Malawi’s music documentary titled Trésor and the Camp Musicians will this Sunday premiere on Al Jazeera English from 23:30 CAT.
According to a press statement from Al Jazeera Africa PR, the documentary tells the inspiring story of Trésor Nzengu Mpauni (aka Menes), who successfully crowd-funded a collaborative album between leading Malawian musicians and Congolese refugees – all from a refugee camp in Malawi where the 20 000 inhabitants aren’t legally allowed to work, or even to leave the camp without permission.
Trésor, who has been involved in several arts events and is currently working with Blantyre Arts Festival (BAF) lives at Dzaleka Refugee Camp, which has grown from a collection of tents in 1994 into a big village, but still depends on monthly food deliveries from the World Food Programme to survive.

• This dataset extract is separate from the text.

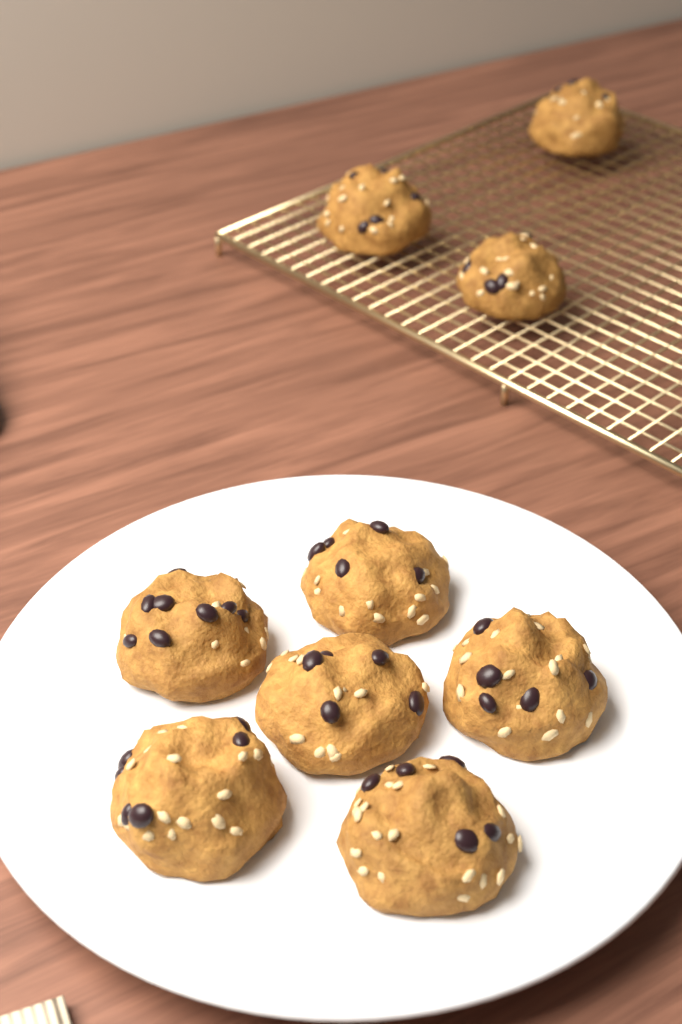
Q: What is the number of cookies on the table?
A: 9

The statement says like 500 000 other refugees around the world and most of the people at Dzaleka, Trésor fled the Democratic Republic of Congo (DRC).
As an up-and-coming musician and slam poet there, he became a victim of repeat attacks after performing a poem that spoke of the political situation in the country at that time, “of being dominated by war and dictatorship.”
University-educated and relatively privileged for most of his life, Trésor initially struggled to adapt to life in Dzaleka, until he discovered the camp was home to a wealth of musical talent, and even someone who made guitars.
Determined that the skills within Dzaleka should not be wasted, Trésor approached Malawian artists, including hip hop star Third Eye, to collaborate on an album with the refugees, with the aim of fighting against xenophobia and challenging stereotypes through music.
Directed by South African Neil Shaw, Trésor and the Camp Musicians is a remarkable testimony to the power of the internet to uplift communities, and of how global platforms like Indiegogo and iTunes are creating new opportunities for artists in Africa.
According to the press statement, the documentary is also a reminder of the power of music, to heal and to unite.
Kano, the refugee guitarist on the album, fled the DRC after his parents were killed.
He says in the movie:
“When I sing, it helps me forget what happened in my country. This music gives me something beautiful, refreshes me, and makes me feel human.”
Tresor and the Camp Musicians premieres on Sunday, on Witness, Al Jazeera’s observational documentary strand, with additional screenings on 20 July at 10:30; July 21 at 04:30, July 22 at 17:30 and finally July 24 at 06:30.
Tresor was very excited yesterday that the documentary will screen on Al Jazeera and called on Malawians to take time and sample it.
“I am happy that the documentary will screen on Al Jazeera and I hope people will take time to sample it,” he said.